When I interviewed Maryknoll Sr. Angela Brennan late last year for a story about gangs in El Salvador, I was struck by her quiet passion to affirm the humanity of a group often shunned in society: those in prison.
Brennan spent eight years in prison ministry in El Salvador, working at maximum- and other high-security prisons before returning to the United States in 2018. (She became involved in prison ministry while working in Brooklyn, New York, for 12 years.)
As I said in my story, Brennan called herself "privileged" to minister to incarcerated gang members. She told me it is grossly unfair to think those in prison are not "redeemable."
"You are not your crime," she recalled telling prisoners. But, Brennan said, "society looks at them like they are."
While not for a moment minimizing the gravity of the crimes the gang members committed, Brennan said she "sees the other side of things," which in El Salvador is the underlying reality of a country where violence and economic inequality fueled the horrifying 12-year civil war that ended in 1992.
I reported: "Gang members grew up in a war-fueled environment in which families were divided and separated."
We are talking about real desperation, the kind of desperation and fear that makes a family leave their village or country. Those kind of gaps remain a grave problem in El Salvador and elsewhere in the world.
Those gaps, of course, are also a real source of concern for sisters like Brennan and for the wider humanitarian world that is doing its best to tackle these challenges
Later this week, on Thursday, Feb. 20, the United Nations will focus attention on these problems by marking its annual World Day of Social Justice. The annual commemoration is a moment to reflect and affirm the need for action, something the United Nations is seeing to through its 17 sustainable development goals.
In its explanation for the annual commemoration, the United Nations says: "Social justice is an underlying principle for peaceful and prosperous coexistence within and among nations. We uphold the principles of social justice when we promote gender equality, or the rights of indigenous peoples and migrants. We advance social justice when we remove barriers that people face because of gender, age, race, ethnicity, religion, culture or disability."
In other words, to affirm the dignity of those who are forgotten, shunned or ignored.
I recently asked two of Brennan's colleagues, Sr. Marvie Misolas, who represents the Maryknoll Sisters at the United Nations, and Sr. Nonie Gutzler, the president of the congregation, to reflect a bit on what this United Nations theme means to them in the context of their work and the charism of the Maryknoll Sisters.
Misolas took a broad view, telling me that social justice "is the antithesis of power."
"Who has power defines the rule, what gets prioritized in terms of values," she said. "Collectively in societies, those who have power get to define what is important for a particular group, leaving another perspective as not so vital."
Arguing that there are "four interrelated principles of social justice: equity, access, participation and rights," Misolas said, "social justice puts the voice of those who are weak at the center of power. Social justice does not leave anyone behind."
Not leaving anyone behind has special resonance this year, as the specific theme for the 2020 social justice commemoration is "Closing the Inequalities Gap to Achieve Social Justice."

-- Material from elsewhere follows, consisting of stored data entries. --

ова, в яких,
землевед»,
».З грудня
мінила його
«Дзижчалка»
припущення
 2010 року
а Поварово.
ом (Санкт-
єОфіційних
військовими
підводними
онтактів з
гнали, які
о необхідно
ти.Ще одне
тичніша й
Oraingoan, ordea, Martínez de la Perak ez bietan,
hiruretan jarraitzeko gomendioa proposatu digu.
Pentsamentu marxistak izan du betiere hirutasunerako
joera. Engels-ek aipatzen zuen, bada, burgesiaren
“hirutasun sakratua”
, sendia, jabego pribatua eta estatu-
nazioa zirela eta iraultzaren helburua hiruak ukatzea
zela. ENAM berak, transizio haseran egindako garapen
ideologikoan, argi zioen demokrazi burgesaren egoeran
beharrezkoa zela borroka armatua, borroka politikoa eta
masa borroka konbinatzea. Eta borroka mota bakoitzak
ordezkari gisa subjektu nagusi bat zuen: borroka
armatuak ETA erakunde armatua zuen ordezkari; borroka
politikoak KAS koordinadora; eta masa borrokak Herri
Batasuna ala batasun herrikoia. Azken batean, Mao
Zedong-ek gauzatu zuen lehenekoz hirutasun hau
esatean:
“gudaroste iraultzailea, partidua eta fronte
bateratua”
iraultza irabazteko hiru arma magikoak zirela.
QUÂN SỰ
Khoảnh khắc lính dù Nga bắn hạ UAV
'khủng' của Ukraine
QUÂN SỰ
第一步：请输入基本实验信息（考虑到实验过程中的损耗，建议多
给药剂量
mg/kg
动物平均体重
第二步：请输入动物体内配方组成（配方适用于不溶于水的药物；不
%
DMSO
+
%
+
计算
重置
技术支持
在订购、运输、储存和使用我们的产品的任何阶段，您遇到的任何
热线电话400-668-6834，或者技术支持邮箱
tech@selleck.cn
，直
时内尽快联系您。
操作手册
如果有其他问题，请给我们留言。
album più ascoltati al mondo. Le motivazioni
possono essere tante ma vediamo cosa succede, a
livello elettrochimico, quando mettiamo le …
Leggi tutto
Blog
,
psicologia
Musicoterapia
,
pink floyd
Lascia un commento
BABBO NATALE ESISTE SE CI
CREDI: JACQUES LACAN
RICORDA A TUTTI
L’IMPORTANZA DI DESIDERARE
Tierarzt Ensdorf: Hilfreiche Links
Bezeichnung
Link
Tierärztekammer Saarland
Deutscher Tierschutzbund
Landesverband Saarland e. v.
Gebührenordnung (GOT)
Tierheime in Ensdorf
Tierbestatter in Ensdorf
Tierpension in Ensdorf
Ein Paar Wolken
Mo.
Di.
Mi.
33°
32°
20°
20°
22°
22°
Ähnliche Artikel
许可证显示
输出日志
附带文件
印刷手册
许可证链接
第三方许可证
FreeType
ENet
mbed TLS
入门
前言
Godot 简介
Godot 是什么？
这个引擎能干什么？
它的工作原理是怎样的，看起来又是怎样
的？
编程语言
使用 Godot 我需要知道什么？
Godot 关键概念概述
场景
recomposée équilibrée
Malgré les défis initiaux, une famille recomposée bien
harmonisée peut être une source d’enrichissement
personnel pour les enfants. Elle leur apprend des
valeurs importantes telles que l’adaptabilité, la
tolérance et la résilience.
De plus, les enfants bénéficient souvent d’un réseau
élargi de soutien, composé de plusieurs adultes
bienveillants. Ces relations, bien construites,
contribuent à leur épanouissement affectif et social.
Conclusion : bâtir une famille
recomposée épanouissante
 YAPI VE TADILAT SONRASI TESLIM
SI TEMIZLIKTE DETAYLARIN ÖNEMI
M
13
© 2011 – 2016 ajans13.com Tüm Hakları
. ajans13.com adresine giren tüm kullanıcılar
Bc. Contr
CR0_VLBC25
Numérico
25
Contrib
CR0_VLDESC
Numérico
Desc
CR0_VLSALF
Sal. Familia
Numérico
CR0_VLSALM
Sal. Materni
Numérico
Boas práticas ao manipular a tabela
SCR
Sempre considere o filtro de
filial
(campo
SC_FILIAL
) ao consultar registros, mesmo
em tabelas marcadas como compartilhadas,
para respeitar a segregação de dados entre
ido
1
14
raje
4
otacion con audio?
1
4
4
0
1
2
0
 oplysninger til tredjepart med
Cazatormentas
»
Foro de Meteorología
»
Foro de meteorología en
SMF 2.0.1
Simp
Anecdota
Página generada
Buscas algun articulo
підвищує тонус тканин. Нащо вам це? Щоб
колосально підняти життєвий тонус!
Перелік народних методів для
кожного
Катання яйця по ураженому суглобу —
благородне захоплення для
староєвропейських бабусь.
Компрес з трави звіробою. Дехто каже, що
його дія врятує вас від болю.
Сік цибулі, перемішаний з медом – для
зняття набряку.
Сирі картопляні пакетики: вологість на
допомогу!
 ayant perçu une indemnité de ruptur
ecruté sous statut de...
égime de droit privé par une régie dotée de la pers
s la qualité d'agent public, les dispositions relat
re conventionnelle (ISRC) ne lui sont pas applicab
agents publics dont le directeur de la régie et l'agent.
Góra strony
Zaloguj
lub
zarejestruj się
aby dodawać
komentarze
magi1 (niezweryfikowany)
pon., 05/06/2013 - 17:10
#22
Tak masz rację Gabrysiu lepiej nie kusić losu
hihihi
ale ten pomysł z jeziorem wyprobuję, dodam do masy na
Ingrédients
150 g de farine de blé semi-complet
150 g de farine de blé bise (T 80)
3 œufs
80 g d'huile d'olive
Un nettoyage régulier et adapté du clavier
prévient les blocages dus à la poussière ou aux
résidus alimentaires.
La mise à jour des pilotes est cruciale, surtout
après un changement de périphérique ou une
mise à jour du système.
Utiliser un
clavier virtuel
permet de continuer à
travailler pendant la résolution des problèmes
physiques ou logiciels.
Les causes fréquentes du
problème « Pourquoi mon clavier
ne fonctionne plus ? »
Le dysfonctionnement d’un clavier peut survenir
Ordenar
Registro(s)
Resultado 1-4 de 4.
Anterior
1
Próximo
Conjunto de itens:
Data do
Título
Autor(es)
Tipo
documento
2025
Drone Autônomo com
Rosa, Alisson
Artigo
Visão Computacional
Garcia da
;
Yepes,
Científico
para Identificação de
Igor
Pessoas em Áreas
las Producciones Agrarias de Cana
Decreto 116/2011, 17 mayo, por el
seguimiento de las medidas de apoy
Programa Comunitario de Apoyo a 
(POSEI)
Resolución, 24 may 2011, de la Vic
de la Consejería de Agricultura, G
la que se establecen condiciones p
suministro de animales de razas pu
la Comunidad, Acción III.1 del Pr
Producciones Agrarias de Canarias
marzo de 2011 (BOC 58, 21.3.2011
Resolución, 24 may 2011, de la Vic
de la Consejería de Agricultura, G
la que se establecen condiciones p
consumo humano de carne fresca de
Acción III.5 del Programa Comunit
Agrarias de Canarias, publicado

Gutzler told me her congregation's response to that call is grounded in the Gospels, specifically the fourth chapter of Luke, in which Jesus declares, "The Spirit of the Lord is on me, because he has anointed me to proclaim good news to the poor. He has sent me to proclaim freedom for the prisoners and recovery of sight for the blind, to set the oppressed free, to proclaim the year of the Lord's favor."
That text is a cornerstone for her congregation, Gutzler said.
"It is carved into the heart of every Maryknoll sister. It guides us in everything we do," she said, adding that Jesus' example "calls us to our vocation."
I asked Gutzler about the need for finding the humanity of those who are ignored or shunned, and she reframed that, saying the challenge is not in "finding" such humanity — that God-given humanity already exists, she said — but in "exposing and affirming it."
There are countless examples of Catholic sisters, not just Maryknolls, doing just that, Gutzler said. In the East African nation of Tanzania, she said, Maryknoll Sr. Jareen Aquino serves as teacher and mentor to girls at the Emusoi Centre, an educational institution dedicated to providing girls "with opportunities for better lives," as a profile of the center noted.
More broadly, Gutzler said, "it's about trying to build a just life," whether that is in Tanzania or El Salvador or Brooklyn.
And that aligns the sisters' work with the Feb. 20 U.N. commemoration, which, as the United Nations notes, "recognizes that social development and social justice are indispensable for the achievement and maintenance of peace and security within and among nations and that, in turn, social development and social justice cannot be attained in the absence of peace and security, or in the absence of respect for all human rights and fundamental freedoms."
It may border on cliché, but it's true: If you want peace, work for justice — social justice.